What you will do:
(a) From the Audio API documentation below, copy the stretch from "Whisper model supports" through "output file formats." word for word.
(b) Write the next part of the Audio API documentation below, picking up after its last sentence.

Document segment:

%%

Audio
The Audio provides two speech-to-text endpoints, transcription, and translation, based on the Whisper and GPT-4o Audio models available with the model ID, gpt-4o-transcribe, gpt-4o-mini-transcribe, whisper-1, and gpt-4o-audio-preview on the Compass platform.
Speech to Text
The Speech to Text has two endpoints, transcription and translation, and they can be used to:
-
Transcribe the audio into whatever language the audio is in.
-
Translate and transcribe the audio into English.
Whisper model supports a maximum file size is 25MB, and the supported file formats are flac, oga, ogg, mp3, mp4, mpeg, mpga, m4a, wav, and webm.
GPT-4o Audio model supported file formats are wav, mp3, flac, opus, or pcm16, and supported voices are alloy, ash, ballad, coral, echo, sage, and shimmer.
Transcription
The transcription API takes as input the audio file you want to transcribe and the desired output file format for the transcription of the audio. Compass currently support multiple input and output file formats.
from openai import OpenAI
client = OpenAI()
audio_file= open("/path/to/file/audio.mp3", "rb")
transcription = client.audio.transcriptions.create(
model="whisper-1",
file=audio_file
)
print(transcription.text)
By default, the response type will be JSON with the raw text included.
{
"text": "Imagine the wildest idea that you've ever had, and you're curious about how it might scale to something that's a 100, a 1,000 times bigger.
....
}
The Audio API also allows you to set additional parameters in a request. For example, if you want to set the response_format as text, your request will look like the following:
from openai import OpenAI
client = OpenAI()
audio_file = open("/path/to/file/speech.mp3", "rb")
transcription = client.audio.transcriptions.create(
model="whisper-1",
file=audio_file,
response_format="text"
)
print(transcription.text)
The API Reference includes the full list of available parameters.
Translation
The translation API takes the audio file as input in any of the supported languages and translates it into English.

%%

Dataset content:
%%

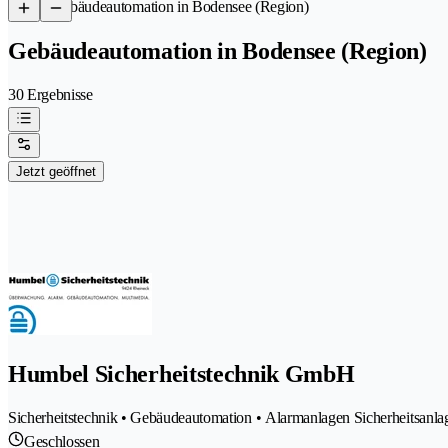
/
Gebäudeautomation in Bodensee (Region)
Gebäudeautomation in Bodensee (Region)
30 Ergebnisse
Jetzt geöffnet
Humbel Sicherheitstechnik GmbH
Sicherheitstechnik • Gebäudeautomation • Alarmanlagen Sicherheitsanla
Geschlossen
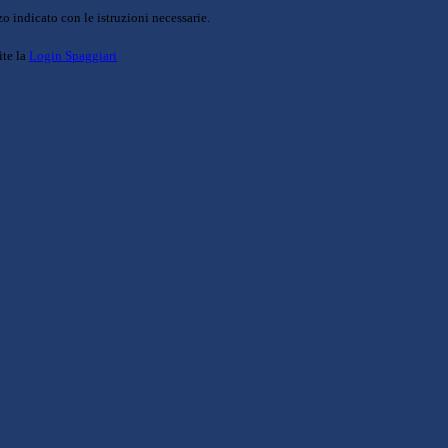
o indicato con le istruzioni necessarie.
ite la
Login Spaggiari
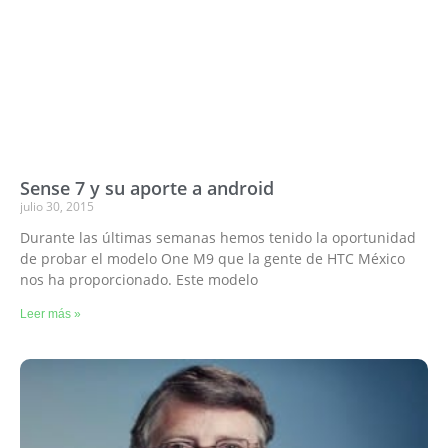
Sense 7 y su aporte a android
julio 30, 2015
Durante las últimas semanas hemos tenido la oportunidad
de probar el modelo One M9 que la gente de HTC México
nos ha proporcionado. Este modelo
Leer más »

%%

Responses to the exercise:
(a)
Whisper model supports a maximum file size is 25MB, and the supported file formats are flac, oga, ogg, mp3, mp4, mpeg, mpga, m4a, wav, and webm.
GPT-4o Audio model supported file formats are wav, mp3, flac, opus, or pcm16, and supported voices are alloy, ash, ballad, coral, echo, sage, and shimmer.
Transcription
The transcription API takes as input the audio file you want to transcribe and the desired output file format for the transcription of the audio. Compass currently support multiple input and output file formats.

(b)
from openai import OpenAI
client = OpenAI()
audio_file= open("/path/to/file/german.mp3", "rb")
translation = client.audio.translations.create(
model="whisper-1",
file=audio_file
)
print(translation.text)
In the above input request, the audio file was in German, and the output text is in English as below:
Hello, my name is Wolfgang and I come from Germany. Where are you heading today?
Text to Speech
For turning text into speech, use the audio/speech endpoint. Compass offers a GPT-4o mini TTS model compatible with this endpoint, gpt-4o-mini-tts.
With gpt-4o-mini-tts, you can ask the model to speak in a specific manner or with a particular tone of voice.
The supported voices are alloy, echo, fable, onyx, nova, shimmer, coral, verse, ballad, ash, sage, marin, cedar, amuch, aster, brook, clover, dan, elan, marilyn, meadow, jazz, rio, megan-wetherall, jade-hardy, megan-wetherall-2025-03-07, and jade-hardy-2025-03-07.
Sample Request Format
curl --location 'https://{base_url}/v1/audio/speech?api-version=2025-03-01-preview' \
--header 'api-key: {API_KEY}' \
--header 'Content-Type: application/json' \
--data '{
"model": "gpt-4o-mini-tts",
"input": "The quick brown fox jumped over the lazy dog",
"voice": "alloy",
"stream": true
}'
Response
The response is an audio file.
The supported output formats: mp3, opus, aac, flac, wav, and pcm.